Por um lado, isto é uma enorme vantagem. Podemos, por exemplo, definir um modo de refresh mais lento e nítido para leitura na app do Kindle, outro mais rápido para navegar no browser, ajustar o contraste apenas numa determinada aplicação ou configurar gestos para aceder rapidamente ao Centro E-Ink.
Por outro lado, para quem quer simplesmente tirar da caixa, ligar e começar a ler, pode parecer um pouco intimidante no início. Não é um sistema complicado, mas é denso. Exige alguma curiosidade e algum tempo de exploração para perceber onde está cada coisa e como tirar melhor partido das opções disponíveis.

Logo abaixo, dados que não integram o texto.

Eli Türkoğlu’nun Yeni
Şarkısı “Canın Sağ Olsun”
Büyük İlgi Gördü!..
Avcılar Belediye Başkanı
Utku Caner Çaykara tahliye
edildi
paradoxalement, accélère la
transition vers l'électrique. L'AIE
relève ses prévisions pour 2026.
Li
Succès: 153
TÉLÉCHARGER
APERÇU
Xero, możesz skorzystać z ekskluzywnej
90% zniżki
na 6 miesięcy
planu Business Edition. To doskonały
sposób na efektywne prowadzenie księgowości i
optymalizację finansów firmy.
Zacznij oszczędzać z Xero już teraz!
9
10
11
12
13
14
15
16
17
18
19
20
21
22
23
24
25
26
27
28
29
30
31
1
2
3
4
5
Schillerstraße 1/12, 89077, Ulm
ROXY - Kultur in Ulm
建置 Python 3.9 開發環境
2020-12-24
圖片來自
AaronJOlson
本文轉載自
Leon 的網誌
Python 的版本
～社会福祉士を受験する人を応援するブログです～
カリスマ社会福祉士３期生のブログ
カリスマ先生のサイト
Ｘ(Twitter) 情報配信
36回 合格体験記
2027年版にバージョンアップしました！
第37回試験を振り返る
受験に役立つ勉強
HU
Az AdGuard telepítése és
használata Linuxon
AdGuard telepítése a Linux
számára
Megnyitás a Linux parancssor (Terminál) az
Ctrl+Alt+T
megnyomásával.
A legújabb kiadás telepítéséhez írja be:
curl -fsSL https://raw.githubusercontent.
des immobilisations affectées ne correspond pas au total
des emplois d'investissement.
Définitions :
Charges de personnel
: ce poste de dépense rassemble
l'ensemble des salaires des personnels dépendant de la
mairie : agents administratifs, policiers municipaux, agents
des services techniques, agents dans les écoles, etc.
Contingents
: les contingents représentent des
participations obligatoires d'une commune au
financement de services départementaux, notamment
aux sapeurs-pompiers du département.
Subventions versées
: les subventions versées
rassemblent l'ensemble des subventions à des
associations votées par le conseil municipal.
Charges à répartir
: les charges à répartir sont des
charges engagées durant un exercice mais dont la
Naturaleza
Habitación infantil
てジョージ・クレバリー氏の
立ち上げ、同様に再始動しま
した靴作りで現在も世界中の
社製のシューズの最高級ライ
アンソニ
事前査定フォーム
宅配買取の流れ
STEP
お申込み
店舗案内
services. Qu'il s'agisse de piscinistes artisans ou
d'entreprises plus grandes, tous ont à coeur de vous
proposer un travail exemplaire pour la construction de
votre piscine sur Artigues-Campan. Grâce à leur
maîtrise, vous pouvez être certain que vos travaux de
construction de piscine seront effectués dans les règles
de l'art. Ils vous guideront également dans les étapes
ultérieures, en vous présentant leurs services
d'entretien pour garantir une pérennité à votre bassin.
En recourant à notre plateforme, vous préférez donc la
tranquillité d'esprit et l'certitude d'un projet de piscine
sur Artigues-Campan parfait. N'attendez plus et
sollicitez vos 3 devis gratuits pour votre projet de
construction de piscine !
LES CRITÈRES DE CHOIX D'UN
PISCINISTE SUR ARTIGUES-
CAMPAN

No meu caso, houve uma fase inicial em que explorei bastante, experimentei diferentes combinações de refresh e contraste e ajustei os gestos e botões ao meu gosto. Depois disso, ficou tudo praticamente definido. Hoje em dia raramente volto às definições mais profundas, já que tudo funciona como eu quero. E essa é, talvez, a melhor forma de descrever o software da Boox: pode parecer complexo ao início, mas depois de configurado, torna-se muito transparente e discreto no uso diário.
Por isso, vale a pena o upgrade para quem já tem o Palma 2? Depende. Se o uso for estritamente leitura a preto e branco, talvez não seja uma mudança indispensável. O Palma 2 continua a ser extremamente competente nesse papel. Mas se houver curiosidade pela cor, necessidade de dados móveis, interesse em escrever ou simplesmente vontade de ter um dispositivo mais ágil e com o sistema android mais atual do mercado, o Pro faz sentido.
Para mim, o Palma 2 Pro acabou por se tornar uma companhia indispensável no dia a dia, seja para ler no comboio, aproveitar uma pausa, escrever uma nota rápida enquanto espero ou até responder a uma mensagem sem recorrer ao telemóvel. Tudo isto num equipamento que cabe no bolso do casaco e que está sempre pronto a ser usado, algo que faz todo o sentido para quem, como eu, aproveita cada pequeno intervalo do dia para ler.
O Palma 2 Pro está disponível por 399,99€ no Standard Bundle ou 432,99€ no InkSense Plus Bundle.